Ditulis oleh: Nur Bintang*
PENGANTAR: Tulisan saya ini diambil dari ‘tinjauan
pustaka’ dalam skripsi saya mengenai kajian sosiologi kesehatan yang berfokus
pada perilaku sehat dan pencegahan penyakit HIV/AIDS di sebuah lokalisasi
prostitusi. Saya rasa tinjauan pustaka dalam skripsi saya ini memuat beragam
informasi yang sangat penting untuk disebarluaskan kepada khalayak masyarakat karena
saya masih menilai banyak pemahaman masyarakat terhadap penyakit HIV/AIDS ini
dinilai masih sangat kurang. Diharapkan setelah membaca sedikit ulasan tulisan
dari skripsi saya ini maka dapat menambah pengetahuan masyarakat mengenai bahaya
penyakit HIV/AIDS melalui situs blog pribadi saya ini. Selamat membaca!
Asal-Usul HIV/AIDS?
HIV (Human Immunodefiency Virus) yang sudah menyebar ke seluruh dunia
ini merupakan virus penyebab AIDS yang merusak kekebalan tubuh manusia sehingga
rentan terhadap berbagai serangan penyakit.

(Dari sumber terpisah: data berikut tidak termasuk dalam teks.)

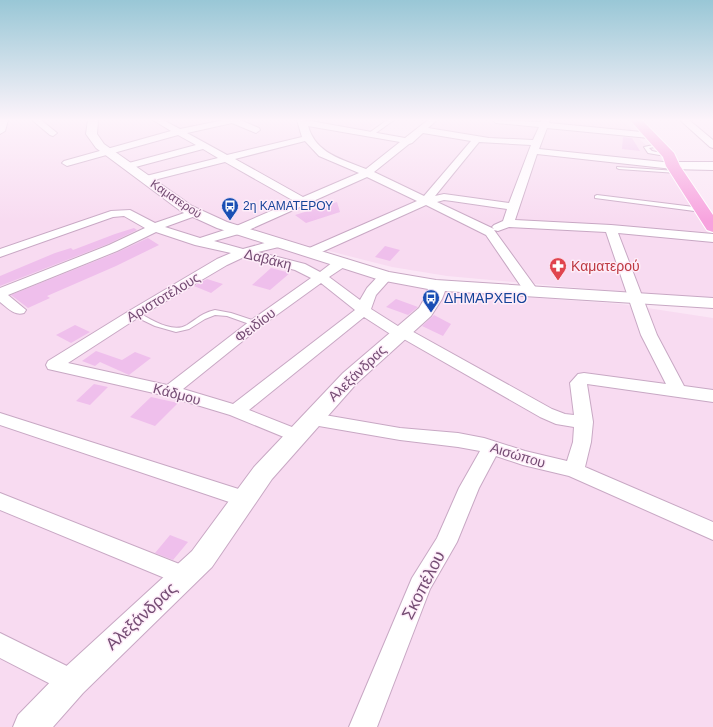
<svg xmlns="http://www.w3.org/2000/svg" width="713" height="727" viewBox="0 0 713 727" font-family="Arial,sans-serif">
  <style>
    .residential { fill: #f8dbf1 }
    .building { fill: #efbfec }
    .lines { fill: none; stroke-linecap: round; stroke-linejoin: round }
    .service-casing { stroke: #c8a8c4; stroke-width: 2 }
    .pedestrian-casing { stroke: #c8a8c4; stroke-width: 2 }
    .minor-casing { stroke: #c8a8c4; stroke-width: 2 }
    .tertiary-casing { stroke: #c8a8c4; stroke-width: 2 }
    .primary-casing { stroke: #fff; stroke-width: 2 }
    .service { fill: #fff; fill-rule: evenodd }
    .pedestrian { fill: #fff; fill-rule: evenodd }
    .minor { fill: #fff; fill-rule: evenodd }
    .tertiary { fill: #fff; fill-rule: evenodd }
    .primary { fill: #f7a2de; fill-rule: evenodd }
    .labels { text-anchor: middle; stroke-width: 3; stroke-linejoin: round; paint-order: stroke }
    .far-street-label { font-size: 12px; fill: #744c73; stroke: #feedf9 }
    .far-transit-label { font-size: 12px; fill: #164399; stroke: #feedf9; text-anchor: start }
    .street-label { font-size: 14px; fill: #744c73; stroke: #feedf9 }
    .health-label { font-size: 14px; fill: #be3a42; stroke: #feedf9; text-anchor: start }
    .transit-label { font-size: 14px; fill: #164399; stroke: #feedf9; text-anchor: start }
    .near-street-label { font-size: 17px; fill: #744c73; stroke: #feedf9 }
  </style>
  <rect width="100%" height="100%" fill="#fbe7f6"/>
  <path class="residential" d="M0 120H92L90 129 92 136 97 143 188 209 238 230 246 229 277 239 253 229 210 216 194 208 110 150 96 136 94 128 96 120H382L362 134 411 142 437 120H472L498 124 638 138 661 158 713 241V300L447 276 392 267 325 250 317 252 386 275 510 296 621 304 713 318V727H0Z
    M489 120H624L635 134 500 121Z"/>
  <path class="building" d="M623 137 632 138 640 151 622 149Z
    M337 202 340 212 306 223 295 215Z
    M134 228 137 230 108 244 0 286V276L55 253 71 248 73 250 115 234Z
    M148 238 159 245 116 266 47 296 50 298 28 308 11 295 118 252Z
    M385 246 400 250 390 261 375 257Z
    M271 268 290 273 270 290 252 285Z
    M207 279 223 284 211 293 194 286Z
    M396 299 418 307 408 315 386 307Z
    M434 315 451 324 443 336 422 326Z
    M75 325 90 332 71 343 56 335Z
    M96 351 122 360 135 352 151 358 129 375 100 362 95 366 82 361Z
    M94 384 108 387 90 405 76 401Z
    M151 397 178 403 155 426 130 417Z
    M170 535 188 542 173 560 155 553Z"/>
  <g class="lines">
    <g class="service-casing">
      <path id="service" d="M658 144H660V146L649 148 652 151 671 155V157L648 153 644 147Z
        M617 167 677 171 679 172 677 173 619 169 617 168Z
        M597 195 702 208 705 210 702 212 595 198V196Z
        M215 310 231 313 258 322 259 324 255 326 227 316 215 315 205 319 189 329 176 332 155 326 130 314 131 312H137C151 319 172 334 187 325 198 318 202 313 215 310Z"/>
    </g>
    <g class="pedestrian-casing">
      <path id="pedestrian" d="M387 120H394L373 135H369V133Z"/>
    </g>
    <g class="minor-casing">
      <path id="minor" d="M32 120H41L57 133 53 136 50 135Z
        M153 120H163L180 129 224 120H240L259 128 260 130 256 133 232 123 187 133 227 155 302 137 297 120H305L405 138 428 120H437L428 128 489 138 533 140 539 127 496 123 492 120 541 122 542 120H550L549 123 652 133 653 135 649 138 547 128 539 149 673 163 678 166 673 169 537 154 515 220 611 225 713 234V242L618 233 657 335 684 386 713 390V402L587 384 593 422 591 442 585 467 713 522V540L569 476 523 465 496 456 479 488 457 542 430 589 377 727H349L412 578 437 538 459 488 480 451 458 447 400 440 313 425 307 423 304 419 307 415 313 413 400 428 458 433 484 438 525 451 567 461 573 442 574 427 556 424 540 417 402 338 395 337 364 317 249 410 302 431 305 436 302 441 296 442 230 415 167 396 48 369 46 365 48 361 129 311 217 259 231 253 195 245 156 232 117 251 8 295 26 310 24 313C14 316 8 308 0 302V288L109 245 145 228 124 216 113 217 0 257V249L111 211 130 210 155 223 190 211H198L200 213 198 215 165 227 200 238 234 227 294 201 225 162 146 182 141 179 142 177 218 158 203 149 128 169 123 166 125 164 196 145 178 135 67 166 62 163 64 161 171 131ZM308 126 400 142 366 169C342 159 316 154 308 126ZM423 133 471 141 424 196 374 172 409 144 412 143ZM305 141 319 156 359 173 303 197 235 159ZM479 142 531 145 509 203 444 194 435 196ZM367 177 417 201 307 249 305 252 307 255H315L426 205 486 235 527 295 532 296 537 295 539 292 494 230 498 231 509 227 606 232 641 335 666 384 584 373 578 374 570 383 574 415 565 414 552 409 408 329 401 328 371 309 376 295 393 276 391 273H381L367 288 360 300 329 277 347 265 348 262 347 259H337L320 272 305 264 258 252 283 246 285 243 283 240 279 239 243 249 214 241 242 233ZM444 200 452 201 507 209 503 221 494 225 492 227 494 229 437 202ZM244 257 295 270 311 278 250 321 167 385 68 363 139 317 227 265ZM321 283 355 310 233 404 183 389 260 327Z
        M680 120H689L713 140V148L710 147Z
        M0 413 251 493 254 499 251 505 244 507 0 425Z
        M0 493 192 569 195 576 192 583 184 586 0 510Z
        M0 633 81 673 85 682 81 691 72 695 0 658Z"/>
    </g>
    <g class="tertiary-casing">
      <path id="tertiary" d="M0 120H8L5 131 0 134Z
        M88 120H98L97 134 104 144 192 206 227 222 389 272 436 280 713 298V308L445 291 442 299 431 316 357 383 272 479 212 567 83 693 53 727H13L18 715 61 671 192 551 254 467 343 373 419 308 426 296 428 289 380 280 217 228 182 212 96 148 86 134Z
        M673 162H713V170L669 169 667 166 669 163Z"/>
    </g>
    <g class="primary-casing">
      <path id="primary" d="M630 120H642L674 153 680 166 713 215V232L707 230 705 227 666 166 663 157Z"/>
    </g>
    <use href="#service" class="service"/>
    <use href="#pedestrian" class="pedestrian"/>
    <use href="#minor" class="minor"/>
    <use href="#tertiary" class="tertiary"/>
    <use href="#primary" class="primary"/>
  </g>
  <linearGradient id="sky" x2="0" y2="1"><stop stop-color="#99c7d6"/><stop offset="0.54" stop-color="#fdf4fb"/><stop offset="1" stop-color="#fdf4fb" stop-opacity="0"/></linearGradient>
  <rect width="713" height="222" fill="url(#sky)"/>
  <defs>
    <g id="bus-pin" transform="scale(0.9)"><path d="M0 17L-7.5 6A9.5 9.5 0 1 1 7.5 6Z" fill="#1a4fb4" stroke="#feedf9"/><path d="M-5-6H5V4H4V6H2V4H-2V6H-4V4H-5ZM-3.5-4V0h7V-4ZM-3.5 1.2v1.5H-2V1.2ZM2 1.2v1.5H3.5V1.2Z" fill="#fff"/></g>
    <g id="pharmacy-pin" transform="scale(0.9)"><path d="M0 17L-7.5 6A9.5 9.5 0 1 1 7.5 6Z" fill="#e0444e" stroke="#feedf9"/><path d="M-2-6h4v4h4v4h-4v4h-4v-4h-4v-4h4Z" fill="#fff"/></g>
  </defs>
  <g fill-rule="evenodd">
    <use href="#bus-pin" x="230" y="206"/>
    <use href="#pharmacy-pin" x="558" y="266"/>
    <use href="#bus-pin" x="431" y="298"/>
  </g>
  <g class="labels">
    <g class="far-street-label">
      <text transform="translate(176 199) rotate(34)" y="4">Καματερού</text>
    </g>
    <g class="far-transit-label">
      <text x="243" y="210">2η ΚΑΜΑΤΕΡΟΥ</text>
    </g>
    <g class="street-label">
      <text transform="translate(268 259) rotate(14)" y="5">Δαβάκη</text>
      <text transform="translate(163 297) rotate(-31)" y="5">Αριστοτέλους</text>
      <text transform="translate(255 325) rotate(-37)" y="5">Φειδίου</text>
      <text transform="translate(357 373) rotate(-44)" y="5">Αλεξάνδρας</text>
      <text transform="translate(177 394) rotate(15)" y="5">Κάδμου</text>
      <text transform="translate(518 455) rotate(17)" y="5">Αισώπου</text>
    </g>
    <g class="health-label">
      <text x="571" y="271">Καματερού</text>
    </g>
    <g class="transit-label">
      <text x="444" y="303">ΔΗΜΑΡΧΕΙΟ</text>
    </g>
    <g class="near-street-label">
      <text transform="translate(423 585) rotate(-63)" y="6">Σκοπέλου</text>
      <text transform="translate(141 616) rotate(-43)" y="6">Αλεξάνδρας</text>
    </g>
  </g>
</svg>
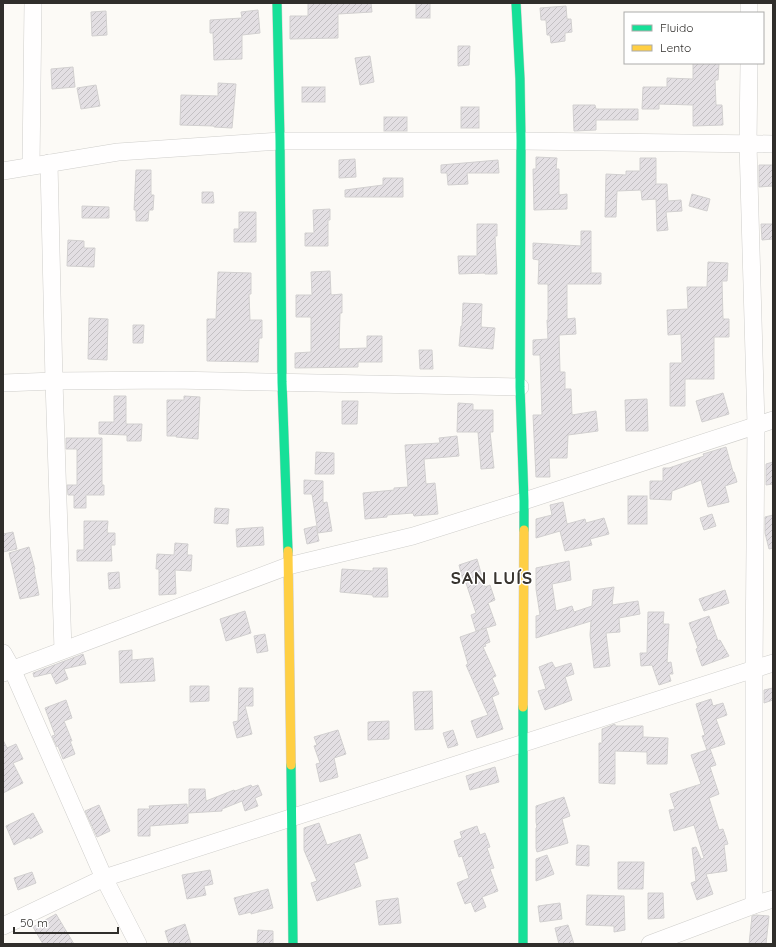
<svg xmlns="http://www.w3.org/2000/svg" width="776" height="947" font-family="Quicksand,sans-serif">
  <defs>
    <pattern id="building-hatch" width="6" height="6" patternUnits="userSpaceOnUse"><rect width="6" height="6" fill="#e3dfe3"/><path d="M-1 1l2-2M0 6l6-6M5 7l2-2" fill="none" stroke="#c3c0c3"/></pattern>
  </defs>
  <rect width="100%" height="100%" fill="#fcfaf6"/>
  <!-- building -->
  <g fill="url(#building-hatch)" stroke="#d2d0d0">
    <path d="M308,3H371L372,12L338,14V38L290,39V16H308Z"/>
    <rect x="416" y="3" width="14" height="15"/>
    <path d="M566,6L567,19H571L572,32L565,33V41L551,43L550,35H547L546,20H541L540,8Z"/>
    <path d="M258,10L260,33L242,35V59L214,60L213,33H210V20L242,18L241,12Z"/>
    <path d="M106,11L107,35L92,36L91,12Z"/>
    <path d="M458,46H470L469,65L458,66Z"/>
    <path d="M370,56L374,82L360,85L355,58Z"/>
    <path d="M693,63H719L718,80H715L716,105H722L723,125L693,126V105L659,104V109H642L643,87H667V78L693,79Z"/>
    <path d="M73,67L75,87L52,89L51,69Z"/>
    <path d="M218,83L236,84L232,128L214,127V126L180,125L181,95L218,96Z"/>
    <path d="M96,85L100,106L81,109L77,88Z"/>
    <rect x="302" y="87" width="23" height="15"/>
    <path d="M573,105H595L596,109H638V120H596V130L574,131Z"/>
    <rect x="461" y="107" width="18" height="21"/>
    <rect x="384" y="117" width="23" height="14"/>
    <path d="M536,157L557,158L556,169H559V195L567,194V209L534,210L533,169H536Z"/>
    <path d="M640,158H656V184H667L668,201L681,200L682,211L666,212L668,230L657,231L656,199L642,200L641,190L617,191L616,217H605L606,174L626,175V171H640Z"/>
    <path d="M355,159L356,177L339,178V160Z"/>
    <path d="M498,160L499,173H467L468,184L448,185L447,173H441V165Z"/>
    <path d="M759,165H773V186L759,187Z"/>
    <path d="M136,170H151V195H154L153,210H149L148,221H136V210H134Z"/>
    <path d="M383,178H403V197H345V190L383,185Z"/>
    <path d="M202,192H213L214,203H202Z"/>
    <path d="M692,194L710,199L707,211L689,206Z"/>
    <path d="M82,206L109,207V218H82Z"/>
    <path d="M330,209V220H328V246H305V233H314L313,210Z"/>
    <path d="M239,212H256V242H234V229H239Z"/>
    <path d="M477,224H497V236H495L497,274H485V273L459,274L458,256H477Z"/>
    <path d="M761,224H773V239L762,240Z"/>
    <path d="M581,231H591V273H601V284H567V319L575,318L576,334L559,335L560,372H565V389H571L572,415L596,411L598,431L568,435L567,458H549L550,477H536L533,415H542L540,355H533V340L548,339L547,320H548V284H538L539,260L533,259V243L581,246Z"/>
    <path d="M68,240L84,241V248H95L94,267L67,266Z"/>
    <path d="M708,262L728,263L727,281H722L723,319H729V337H714V379H685V406H670V363H682L681,334L668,335L667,310L688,309L687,287H707Z"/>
    <path d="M330,271L331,295L342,294V313H340L339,349L367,348V336H382V362H358V367L295,368V353L311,352V317H296V295H312L311,272Z"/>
    <path d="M218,272L251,273V294H249L250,320H262V338H259L258,362L207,361V319H216Z"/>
    <path d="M463,303L482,304L481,327L495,328L493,349L459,346L461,326H462Z"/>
    <path d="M89,318L108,319L107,360L88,359Z"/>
    <path d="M133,325H144L143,343H133Z"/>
    <path d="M419,350H432L433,369H420Z"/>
    <path d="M723,393L729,414L702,422L696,401Z"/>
    <path d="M114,396H126V424H142L141,441H127V435L99,434V422H114Z"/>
    <path d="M184,396L200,397L198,439L176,437V436H167V400H184Z"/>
    <path d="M647,399L648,431H626L625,400Z"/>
    <path d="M342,401H358L357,424H342Z"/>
    <path d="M458,403L473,404V410H493V432H490L494,468L481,469L478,432H457Z"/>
    <path d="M457,436L459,456L424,459L426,484L435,483L438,514L414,516L413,513L387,515V517L365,519L363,493L394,490V488L408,487L405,445L440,443L439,438Z"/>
    <path d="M66,438H102V485H104V495H86V508H74V495H68L67,485H77V449H66Z"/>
    <path d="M726,447L733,472H734L737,482L725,486L729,502L708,507L701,480L672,491L671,500L650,499V481H663V468H669L704,456L703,454Z"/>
    <path d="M316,452L334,453V474H315Z"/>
    <path d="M773,462V484L766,485V464Z"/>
    <path d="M304,480L323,481V503L327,502L332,531L318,533L312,494H304Z"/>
    <rect x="628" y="496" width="19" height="28"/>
    <path d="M563,502L567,524L585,519L586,523L604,518L609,534L590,539L592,545L565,551L560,531L536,538V519L552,515L550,505Z"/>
    <path d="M215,508L229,509L228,524L214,523Z"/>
    <path d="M712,514L716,526L704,530L700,518Z"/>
    <path d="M773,515V548L769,549L765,533V517Z"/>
    <path d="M84,521H108L107,533H115V545H111L112,561H77V550H84Z"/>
    <path d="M316,526L319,541L307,544L304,529Z"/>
    <path d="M263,527L264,545L237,547L236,529Z"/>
    <path d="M13,532L17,549L3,552V534Z"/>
    <path d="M175,543L188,544L187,555H192L191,571L175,570L176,594L159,595V569H156L157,554L174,555Z"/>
    <path d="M29,547L35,569L34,570L39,595L20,599L9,553Z"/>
    <path d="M477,559L485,587L490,585L495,600L488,603L496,625L476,631L471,615L476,613L466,583L464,584L459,565Z"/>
    <path d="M569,561L571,580L552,584L556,611L572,606L574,612L592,606L593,590L614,587L612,605L638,601L640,614L619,618L620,632L606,633L610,666L594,668L590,635L591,621L536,638V616L540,615L536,589V568Z"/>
    <path d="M373,568H387L388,597H373V595L340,592L342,569L373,571Z"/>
    <path d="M119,572L120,588L109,589L108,573Z"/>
    <path d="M725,590L729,603L704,611L699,599Z"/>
    <path d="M245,611L251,633L226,641L220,619Z"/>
    <path d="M648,612H664L663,624H669L667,663L671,662L673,674H669L671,681L659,685L652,665L641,666L640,653H647Z"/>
    <path d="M709,616L718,641L720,640L729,656L702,666L696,649L698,648L689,623Z"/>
    <path d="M486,628L490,642L485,644L486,646L483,647L496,676L492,678L499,694L492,697L503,729L477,738L471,721L488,715L466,665L468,664L460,637Z"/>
    <path d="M265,634L268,651L257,653L254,636Z"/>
    <path d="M132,650V660L153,658L155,681L120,683L119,651Z"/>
    <path d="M83,654L86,664L64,669L68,679L56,684L51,673L34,677L33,673Z"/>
    <path d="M552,662L555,668L571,663L574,674L565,677L572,700L545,710L538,691L546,689L539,667Z"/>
    <path d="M190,686H209V701L190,702Z"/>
    <path d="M239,688H253V706H245L252,734L237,738L233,722L238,721Z"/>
    <path d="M773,688V700L764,703V690Z"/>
    <path d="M432,691L433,729L415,730L413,692Z"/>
    <path d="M711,699L713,706L723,703L727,715L716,719L725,744L707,750L702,736L705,735L696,704Z"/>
    <path d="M66,700L72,718L64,721L72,741H70L75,754L63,759L58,746L57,747L52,736L55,735L45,708Z"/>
    <path d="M389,721V739L368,740V722Z"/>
    <path d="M615,724V726H643V737L668,738L667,764H647V752L615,751V784L599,783V743H602V729Z"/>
    <path d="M338,730L346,754L334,758L338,777L320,782L316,764L320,763L314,746L317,745L314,737Z"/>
    <path d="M453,730L458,745L448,748L443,733Z"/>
    <path d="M3,740L7,748L16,744L23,759L13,763L23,783L3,793Z"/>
    <path d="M710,749L716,765L710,767L719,794L709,798L719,830L723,829L728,844L724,845L727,871L706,874L713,894L697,900L691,883L696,881L692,848L696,847L701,859L704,858L694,825L674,831L669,810L675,809L670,794L701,784L691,755Z"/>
    <path d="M495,767L499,782L470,790L466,776Z"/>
    <path d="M251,785L252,787L258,785L262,795L255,798L258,806L245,811L242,801L222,809V811L188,813V823L150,826V836H138V809H150L149,806L187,804V808L189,807V789H205L206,801L234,790L235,791Z"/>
    <path d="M564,797L570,816L562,819L568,843L537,852L536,848V828L537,827L536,822V806Z"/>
    <path d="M99,805L110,831L97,837L85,811Z"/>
    <path d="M33,813L43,832L30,839V837L14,845L6,826Z"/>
    <path d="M319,823L327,845L360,834L368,858L354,863L361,886L317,901L311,883L317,881L304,850V828Z"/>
    <path d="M477,826L480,835L485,833L490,847L487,848L494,868L490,869L498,891L482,897L486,907L475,912L471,902L465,904L457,883L469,878L462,856L459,857L454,841L462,838L460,832Z"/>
    <path d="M577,845L589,846V866L576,865Z"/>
    <path d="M547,855L554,874L536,881V859Z"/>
    <path d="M618,862H644L643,889H618Z"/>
    <path d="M210,870L213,884L204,886L206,895L187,899L182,875Z"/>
    <path d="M32,872L36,883L18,890L14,878Z"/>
    <path d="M268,889L273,908L251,914V912L239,915L234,898Z"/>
    <path d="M648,893H663L664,918L648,919Z"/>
    <path d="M587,895L624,896L625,930L614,932V926L586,925Z"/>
    <path d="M398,898L401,923L379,925L376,901Z"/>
    <path d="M560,903L562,919L540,922L538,906Z"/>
    <path d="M56,914L74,944H43L33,927Z"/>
    <path d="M756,915L769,916L766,944H749L752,916Z"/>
    <path d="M185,924L191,944H169L165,931Z"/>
    <path d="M568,925L574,944H559L555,928Z"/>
    <path d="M258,930L273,931V944H257Z"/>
  </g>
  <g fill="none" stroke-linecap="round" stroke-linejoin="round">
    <defs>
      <g id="street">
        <path d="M749,13V3"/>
        <path d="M749,63L748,144L756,425L754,669V905"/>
        <path d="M49,163L54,381L63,650"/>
        <path d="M31,166L33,3"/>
        <path d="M3,171L118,152L280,141H521L773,144"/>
        <path d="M3,383L54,381L173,380L520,387"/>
        <path d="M3,653L12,669L104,878L138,944"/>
        <path d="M3,673L288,566L413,536L524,501L773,420"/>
        <path d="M3,926L104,878L773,663"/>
        <path d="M650,944L754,905L773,899"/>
      </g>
      <g id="fast">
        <path d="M277,3L280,141L282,382L288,551"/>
        <path d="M516,3L520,79L521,141L520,387L524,501V530"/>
        <path d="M291,765L293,944"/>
        <path d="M523,944V707"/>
      </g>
      <g id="slow">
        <path d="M288,551L291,765"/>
        <path d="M523,707L524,530"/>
      </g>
    </defs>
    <!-- street casing -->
    <use href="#street" stroke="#cfcecb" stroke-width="18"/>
    <!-- fast casing -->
    <use href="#fast" stroke="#cfcecb" stroke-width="10"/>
    <!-- slow casing -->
    <use href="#slow" stroke="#cfcecb" stroke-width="10"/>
    <!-- street -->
    <use href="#street" stroke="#fffefe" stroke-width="17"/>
    <!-- fast -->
    <use href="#fast" stroke="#16e098" stroke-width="9"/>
    <!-- slow -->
    <use href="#slow" stroke="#ffcf43" stroke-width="9"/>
  </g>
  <g text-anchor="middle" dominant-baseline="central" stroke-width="3" stroke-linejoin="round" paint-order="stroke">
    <!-- district labels -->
    <g font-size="17" font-weight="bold" letter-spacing="1" fill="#38342f" stroke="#fff">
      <text x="492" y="577">SAN LUÍS</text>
    </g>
  </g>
  <!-- border -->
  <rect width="776" height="947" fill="none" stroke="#302e2b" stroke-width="8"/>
  <!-- legend -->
  <rect x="624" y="12" width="140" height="52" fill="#ffffff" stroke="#acabaa"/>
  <rect x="632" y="25" width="20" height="6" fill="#16e098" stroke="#acabaa"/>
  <text x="660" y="32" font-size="12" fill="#302e2b">Fluido</text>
  <rect x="632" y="45" width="20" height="6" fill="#ffcf43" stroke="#acabaa"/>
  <text x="660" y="52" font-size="12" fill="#302e2b">Lento</text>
  <!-- scale -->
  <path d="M14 927v6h104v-6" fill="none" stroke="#302e2b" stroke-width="2"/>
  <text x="20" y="927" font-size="12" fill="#302e2b" stroke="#ffffff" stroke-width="3" paint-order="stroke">50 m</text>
</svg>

AIDS (Acquired Immuno Defiency Syndrome) yang berarti kumpulan gejala
menurunnya kekebalan tubuh yang diperoleh. AIDS melemahkan atau merusak sistem
pertahanan tubuh sehingga tubuh rentan terserang berbagai jenis penyakit lain.[1] Virus HIV penyebab AIDS
ini dapat mati pada suhu diatas 800C dan di luar tubuh manusia,
virus HIV bisa bertahan hidup dalam sejumlah kecil darah pada jarum suntik
sampai dengan tujuh hari lamanya.
Gambar virus HIV/AIDS
Sumber gambar: http://arisudev.files.wordpress.com/2014/01/struktur-luar-virus-hiv.jpg |
Kasus AIDS pertama kali di
dunia dilaporkan secara resmi pada tahun 1981 di Los Angeles, Amerika Serikat.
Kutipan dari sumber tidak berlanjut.